### Job item
Without the pictures, set down the records below word for word.
═══ Exercise inputs
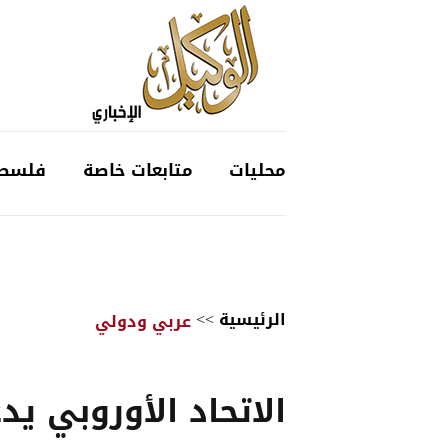
محليات
متابعات خاصة
فلسط
الرئيسية
>>
عربي ودولي
الاتحاد الأوروبي يد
══════
### Expected answer
محليات
متابعات خاصة
فلسط
الرئيسية
>>
عربي ودولي
الاتحاد الأوروبي يد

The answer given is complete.